Isis and Jabhat al-Nusra, the other main Islamist organisation among the rebels, had convinced themselves that the US would take the opportunity of air strikes on the regime to target them as well. Elaborate security precautions had been taken, moving men, weapons and Western hostages away from their bases, in some instances all the way to Anbar province in Iraq.
That was two months ago. Since then, Syria’s chemical stock, at least the portion of it that was in regime hands, is in the process of being destroyed. But no one knows when the supposed next stage in the process, the Geneva II talks aimed towards a negotiated settlement, will ever actually take place despite yet another date being set for January.
Meanwhile the killings have continued; hundreds of civilians and also of fighters on both sides. The rebels, however, are not just getting killed by regime forces, but also by Isis and Jabhat al-Nusra. This reached the ghoulish depths of farce when they executed a fellow Islamist, a member of the Ansar al-Sham “by mistake”.
Mohammed Fares was captured and had the misfortune to think that his captors were the Shabiha, the militia of the Alawite community from which President Assad and the ruling elite are drawn. In a desperate hope of ingratiating himself, he took the names of the Shia imams, Ali and Hussein; the enraged Sunnis of Isis promptly beheaded him.

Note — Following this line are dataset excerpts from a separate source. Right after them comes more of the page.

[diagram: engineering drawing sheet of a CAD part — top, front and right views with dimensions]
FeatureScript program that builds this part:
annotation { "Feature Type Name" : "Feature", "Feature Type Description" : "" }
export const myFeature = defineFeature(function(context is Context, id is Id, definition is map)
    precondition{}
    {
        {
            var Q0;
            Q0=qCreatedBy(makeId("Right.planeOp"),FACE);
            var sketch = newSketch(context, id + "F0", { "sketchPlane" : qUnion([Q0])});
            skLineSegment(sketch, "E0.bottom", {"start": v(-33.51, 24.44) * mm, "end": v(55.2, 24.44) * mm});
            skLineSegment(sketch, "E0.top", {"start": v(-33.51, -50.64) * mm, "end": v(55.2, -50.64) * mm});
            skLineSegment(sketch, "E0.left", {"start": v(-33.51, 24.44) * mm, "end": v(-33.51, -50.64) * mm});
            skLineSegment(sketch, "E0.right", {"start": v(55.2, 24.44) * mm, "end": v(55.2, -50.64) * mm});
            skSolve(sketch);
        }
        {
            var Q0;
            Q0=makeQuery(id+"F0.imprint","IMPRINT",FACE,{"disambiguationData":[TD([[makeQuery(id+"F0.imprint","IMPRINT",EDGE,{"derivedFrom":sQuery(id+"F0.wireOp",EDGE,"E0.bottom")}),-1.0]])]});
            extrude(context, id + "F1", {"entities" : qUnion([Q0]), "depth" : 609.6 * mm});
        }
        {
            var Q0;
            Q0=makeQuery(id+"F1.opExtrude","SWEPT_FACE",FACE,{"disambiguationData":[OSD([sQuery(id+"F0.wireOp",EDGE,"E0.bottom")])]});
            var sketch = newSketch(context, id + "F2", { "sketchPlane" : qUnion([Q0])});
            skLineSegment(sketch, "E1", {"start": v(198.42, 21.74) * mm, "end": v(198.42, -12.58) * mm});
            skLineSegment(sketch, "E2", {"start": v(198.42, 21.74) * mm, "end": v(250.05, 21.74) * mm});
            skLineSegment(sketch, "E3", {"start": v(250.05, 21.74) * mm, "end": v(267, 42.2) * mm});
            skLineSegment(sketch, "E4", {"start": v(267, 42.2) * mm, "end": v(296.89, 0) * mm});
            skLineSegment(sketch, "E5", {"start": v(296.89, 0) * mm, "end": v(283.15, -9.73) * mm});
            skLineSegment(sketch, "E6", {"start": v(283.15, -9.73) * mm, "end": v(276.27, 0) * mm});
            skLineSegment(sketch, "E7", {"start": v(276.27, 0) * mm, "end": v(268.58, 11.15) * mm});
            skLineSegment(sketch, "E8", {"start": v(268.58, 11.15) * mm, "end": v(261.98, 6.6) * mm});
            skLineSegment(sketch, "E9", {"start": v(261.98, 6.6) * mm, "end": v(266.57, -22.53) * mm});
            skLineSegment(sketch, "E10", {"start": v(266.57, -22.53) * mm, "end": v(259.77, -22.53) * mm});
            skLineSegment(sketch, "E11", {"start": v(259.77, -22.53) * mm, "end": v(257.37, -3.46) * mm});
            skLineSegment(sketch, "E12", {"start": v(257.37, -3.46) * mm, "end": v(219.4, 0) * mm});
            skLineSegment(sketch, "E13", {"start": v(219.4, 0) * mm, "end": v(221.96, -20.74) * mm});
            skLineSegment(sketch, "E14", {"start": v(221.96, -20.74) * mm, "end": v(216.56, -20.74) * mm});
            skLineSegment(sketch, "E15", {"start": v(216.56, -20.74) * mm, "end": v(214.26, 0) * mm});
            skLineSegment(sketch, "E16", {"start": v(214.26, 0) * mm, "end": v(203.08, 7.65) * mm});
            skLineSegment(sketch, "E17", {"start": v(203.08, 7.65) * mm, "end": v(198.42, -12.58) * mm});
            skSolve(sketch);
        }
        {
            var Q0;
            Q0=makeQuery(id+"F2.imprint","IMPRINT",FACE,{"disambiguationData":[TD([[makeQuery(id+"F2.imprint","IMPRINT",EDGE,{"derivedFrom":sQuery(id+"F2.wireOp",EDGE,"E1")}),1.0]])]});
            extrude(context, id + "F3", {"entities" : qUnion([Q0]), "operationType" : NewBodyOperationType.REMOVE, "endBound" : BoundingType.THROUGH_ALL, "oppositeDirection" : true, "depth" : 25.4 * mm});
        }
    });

Other killings have not been through mistakes. Two of those I met in Syria in September, members of the relatively moderate Farouq Brigade, have died fighting against Isis. Kamal Hammami, a senior officer in the Free Syria Army (FSA), which is supposedly in charge of the opposition militias, had gone to try and prevent a sectarian massacre by besieging rebels and was shot dead, also by members of Isis.
Last week, one of the highest profile of the rebel commanders was eliminated – this time not killed by fellow rebels but the regime in an air strike. But the life and death of Abdulkader al-Saleh, who most of us knew as Hajji Marea, was intrinsically linked to the deep divisions in the opposition. We had first met him last year as a co-leader of the Tawhid, one of the largest brigades taking part in the battle for Aleppo. His fame grew rapidly and we would often see the tall and rangy figure, a former honey merchant, at the front lines of fighting in the city.
I travelled with him on a number of occasions when he would maintain that, with international help for the revolution, President Assad could be toppled within weeks.
But as the power of the Islamist groups grew, the power of Tawhid declined. Many of its members were killed or driven out by Isis. Hajji Marea did not confront the Islamists, insisting that doing so would have just led to more bloodshed, and he believed that he could achieve more through mediation.
Not everyone supported his stance. One of them, Abu Haitham, who left Syria disillusioned and is now staying across the border in Turkey, reflected: “I felt sorry, of course, on a personal level for Hajji Marea’s death, but at the end many of us felt that he gave up what we as a khatiba (battalion) stood for, he gave in to the Salafis. Who knows who gave his location to regime so they could kill him?”
But others also bear much responsibility. George Sabra, until recently the acting president of the Syrian National Coalition, the opposition government in exile which replaced the dysfunctional National Council, gave a fulsome public eulogy for the dead commander.
But the disunity of the opposition politicians has ensured they lack authority in the rebel-held parts of the country, allowing the extremists to hold sway.
And what of the Western states which encouraged Syrians to rise up and then did little while the Gulf states armed al-Nusra and Isis?
In an interview with my colleague from The Daily Telegraph Richard Spencer, Hajji Marea had been scathingly dismissive of the type of aid that was being given to the rebels by Britain. “Mr Hague after all this bombing of the city said he would send us ‘communications devices’. It’s like coming to a man who is dying and offering him sunglasses.”
There is a price to pay for this. Syria has now superseded Pakistan as the first choice of Muslims from the UK seeking terrorist training. They post messages on social networks inviting other to join the “five-star jihad”.
The head of MI5, Andrew Parker, has echoed his predecessor in pointing out the risk that this development poses to Britain.
The moderate fighters in Syria, meanwhile, feel that they have been abandoned by the West where public opinion increasingly sees all the rebels as extremists.
The West has ensured that Bashar al-Assad has got the enemy he wanted.